» Problem requirements
Lay out every line of the rows below as a JSON list of strings, one string per line, with blank lines skipped. Leave the pictures out.

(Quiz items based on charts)
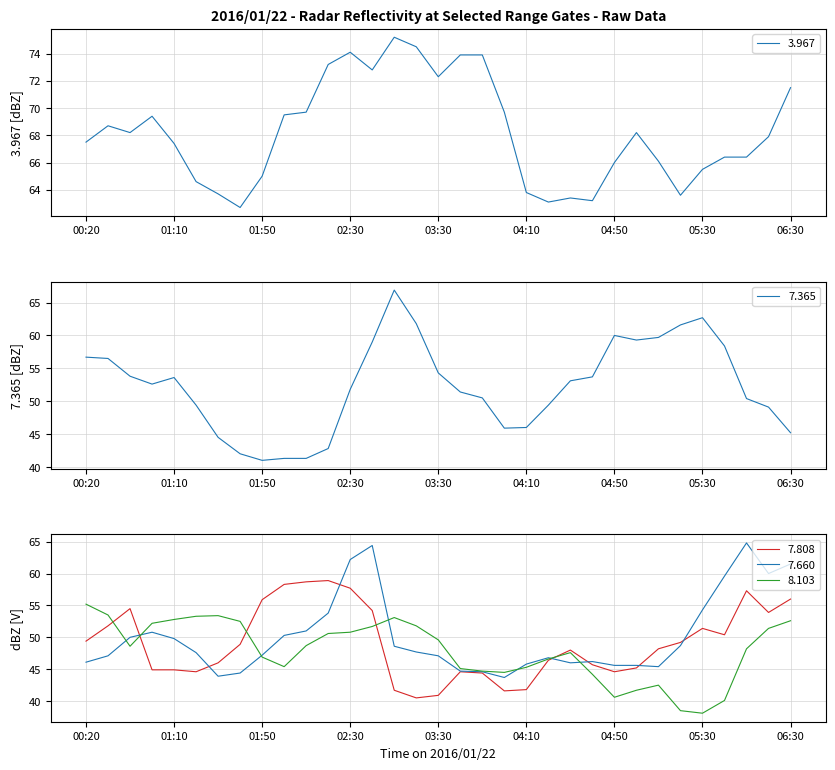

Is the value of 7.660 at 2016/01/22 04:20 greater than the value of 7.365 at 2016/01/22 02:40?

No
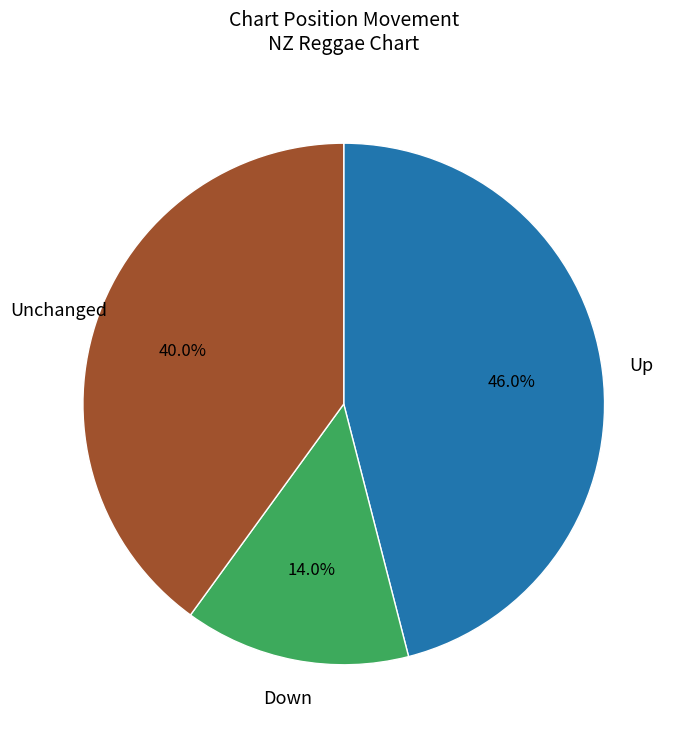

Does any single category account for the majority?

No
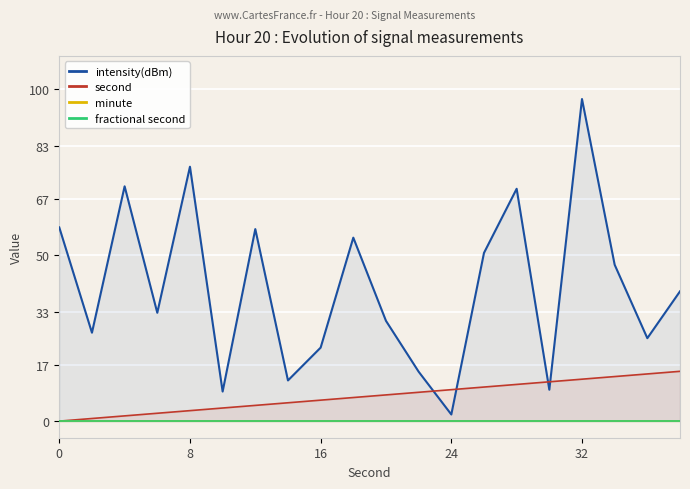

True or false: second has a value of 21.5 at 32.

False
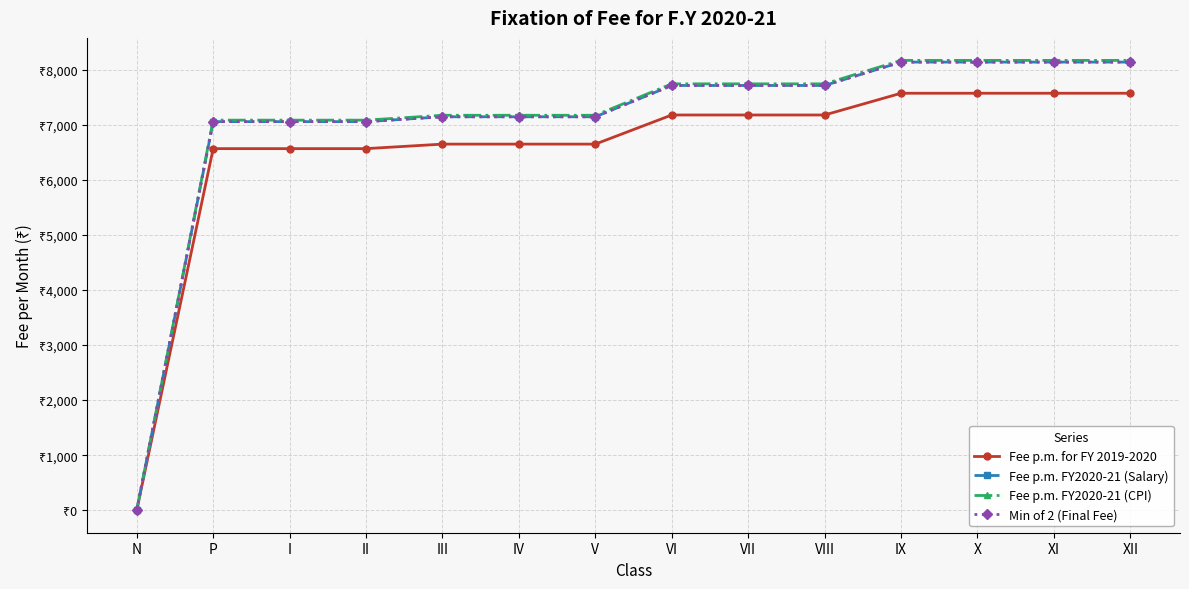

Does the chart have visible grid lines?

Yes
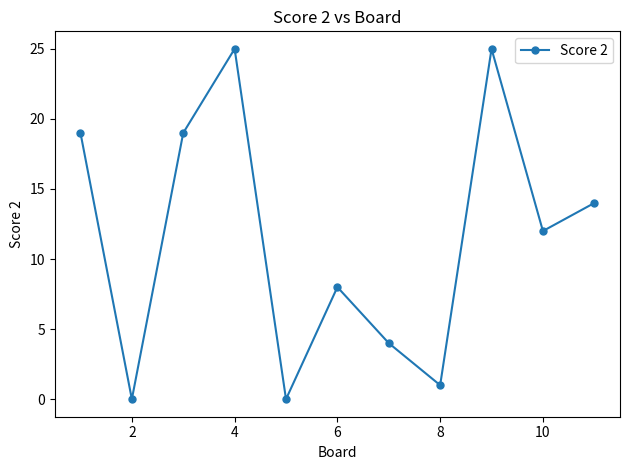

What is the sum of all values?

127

» Response box
[
  "Is the value of 7.660 at 2016/01/22 04:20 greater than the value of 7.365 at 2016/01/22 02:40?",
  "No",
  "Does any single category account for the majority?",
  "No",
  "True or false: second has a value of 21.5 at 32.",
  "False",
  "Does the chart have visible grid lines?",
  "Yes",
  "What is the sum of all values?",
  "127"
]